(Page excerpt):
Society Magazine

Pak Economy at Crossroad

Posted on the 05 March 2013 by Azharnadeem

Pak economyFor the past five years of civil rule, common man has fought tooth and nail to gain better living but every demand of common man in this regard is met with stiff opposition from the capitalist ruling class at all levels. The economy is stagnant, with unemployment at record levels. Pakistan today even lags behind Bangladesh, Sri Lanka, and Nepal. In every corner of the country, a portrait of hunger has now emerged. Food prices all over the country are skyrocketing and many people are going hungry. Agriculture, the most important sector of the economy, has been severely affected by abnormal price hike of energy, fuel, fertilizer, seeds and machinery. Across the country, the number of hungry and homeless people is rapidly growing. The unprecedented recession has pushed millions of more children into poverty. Tens of million children are “food insecure,” and their parents often don’t know where the next meal will come from. People who have been middle class who are now struggling to put food on the table are feeling an enormous amount of stress. Things are going to get tough. The people don’t know what they are going to do. The poor households are selling everything they possibly can – their clothes, pots, and even their houses. Their domestic relationship is becoming extremely strained.

In fact, Pakistan is composed of two distinct groups: the rich and the rest. And for the purposes of investment decisions, the second group doesn’t matter; tracking its spending habits or worrying over its savings rate is simply a waste of time. All the action in the economy is at the top: the richest 10 percent of households earn as much as the bottom 80 percent put together; they possess as much wealth as the bottom 90 percent; and with each passing year, a greater share of the nation’s wealth is flowing through their hands and into their pockets. It is this segment of the population, almost exclusively, that holds the key to future growth and future returns. Rest of the population is merely consumers of their products. The capitalist political class has severally and collectively plundered the huge resources of the nation, while the poor masses go hungry, is no more news.

Rulers of Pakistan are responsible for all this. PPP has given nothing to people except for price hike, unemployment, loss of institutions, lawlessness, ethnic and regional conflicts, drone attacks and dead bodies during their five year rule. Pakistan’s economy is severely disrupted by these devastating five years of so called democracy. With the collapse of a central authority and mounting regional and ethnic conflicts created by the PPP, the delivery of services collapsed, and the population was pushed to hunger and poverty.  The richest people are going home with a bigger share of national wealth than ever before, while the poor end up with even less; the taxation system is such that the poor — through indirect taxes — are subsidizing the lifestyle of the rich, who do not pay direct taxes on their assets. Any efforts to restructure the tax system fail because of political expediency in a fragmented parliament. The common man can not arrange two square meals for his family whereas the properties of politicians and their foreign bank accounts are increasing with each passing day.

Pakistan poverty is unnecessary. It is mainly the result of bad policy. Our leaders think of nothing but making money, from whatever source. Their recklessness played a role in the current financial crisis in the country; rather this crisis is a consequence of Capitalism and globalization. Neoliberal advisors had promised that Pakistan would become more efficient and affluent by following their policies, polarization between rich and poor over the past five years has seen falling living standards and a dismantling of manufacturing, education and public infrastructure go hand in hand with creation of a new class of instant billionaires at the top of a steeper economic pyramid than exists in Western industrial powers.

(What you need to do): In the post on Pakistan's economy above, condense the paragraph beginning "In fact, Pakistan is composed of two distinct groups" into three or four sentences that keep its main facts.

(Input data):
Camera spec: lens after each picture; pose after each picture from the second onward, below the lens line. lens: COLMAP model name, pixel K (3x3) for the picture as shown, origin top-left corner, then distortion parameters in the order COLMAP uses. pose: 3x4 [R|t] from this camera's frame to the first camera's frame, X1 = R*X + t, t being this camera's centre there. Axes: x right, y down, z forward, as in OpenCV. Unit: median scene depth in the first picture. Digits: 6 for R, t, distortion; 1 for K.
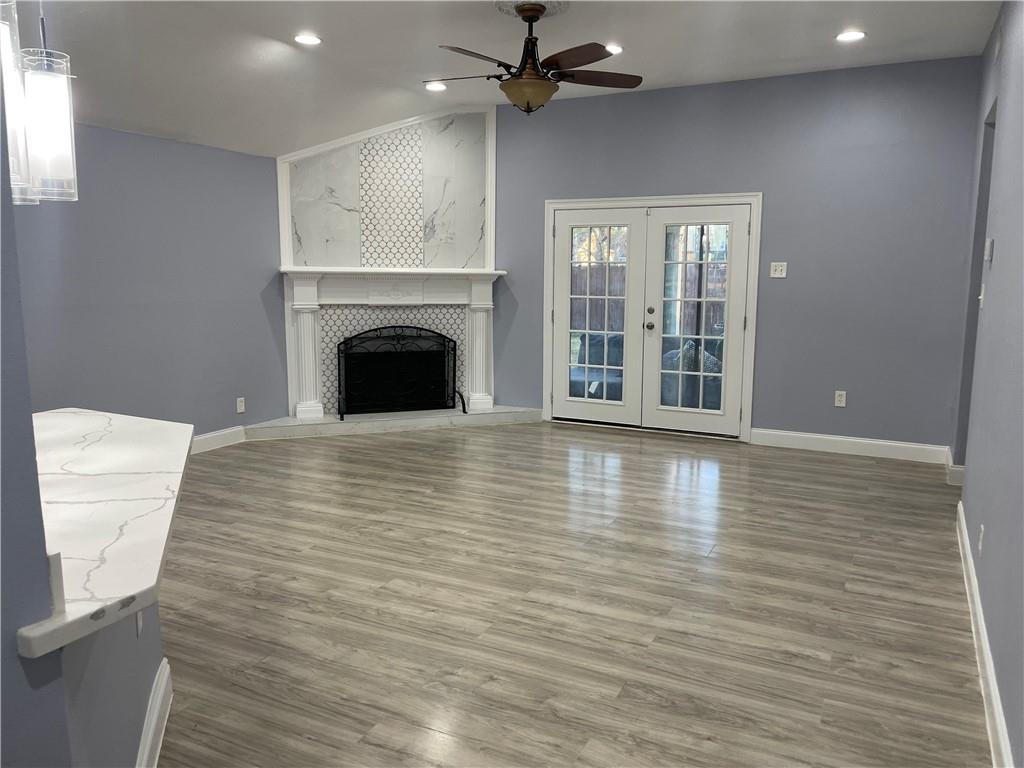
lens RADIAL K [[775.6, 0, 514.1], [0, 775.6, 387.3], [0, 0, 1]] dist [0.095377, -0.116018]
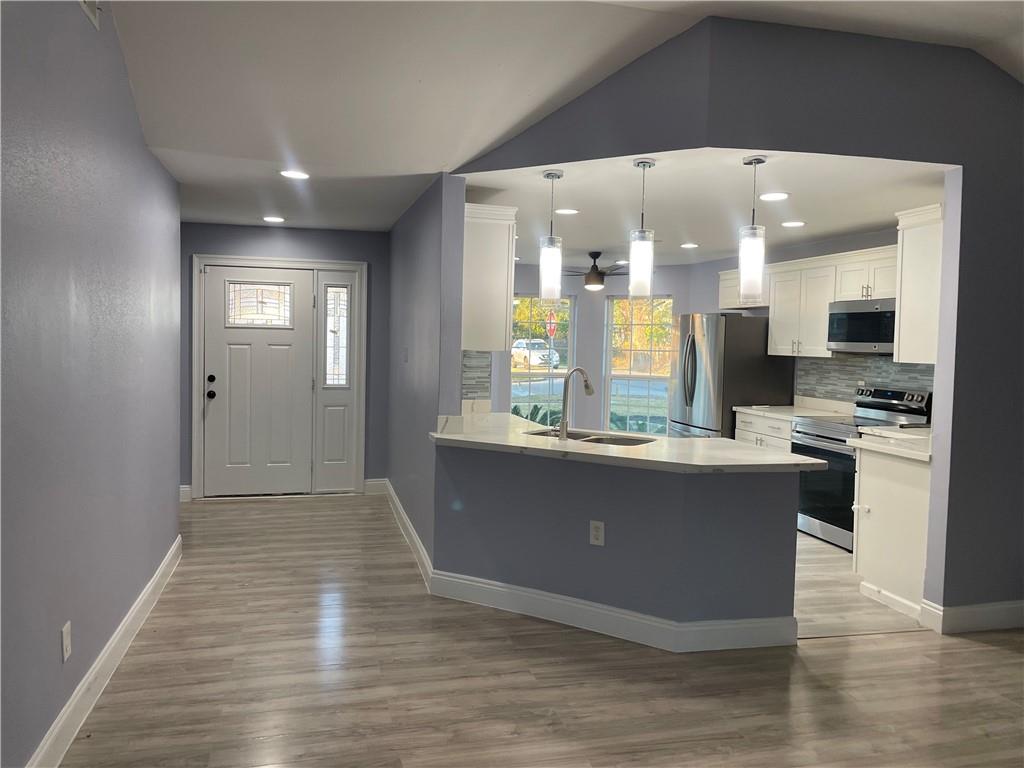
lens RADIAL K [[775.6, 0, 506.1], [0, 775.6, 384.1], [0, 0, 1]] dist [0.095377, -0.116018]
pose [[-0.754907, 0.016875, -0.655615, 0.706380], [-0.132621, 0.975088, 0.177804, -0.282223], [0.642283, 0.221174, -0.733863, 1.780139]]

(Task result): Pakistan is split into two groups, the rich and everyone else, and for investment decisions only the rich matter. The richest 10 percent of households earn as much as the bottom 80 percent combined and hold as much wealth as the bottom 90 percent, and their share of the nation's wealth grows every year. This group holds the key to future growth and returns, while the rest are merely consumers of their products. The capitalist political class has plundered the nation's resources while the poor go hungry.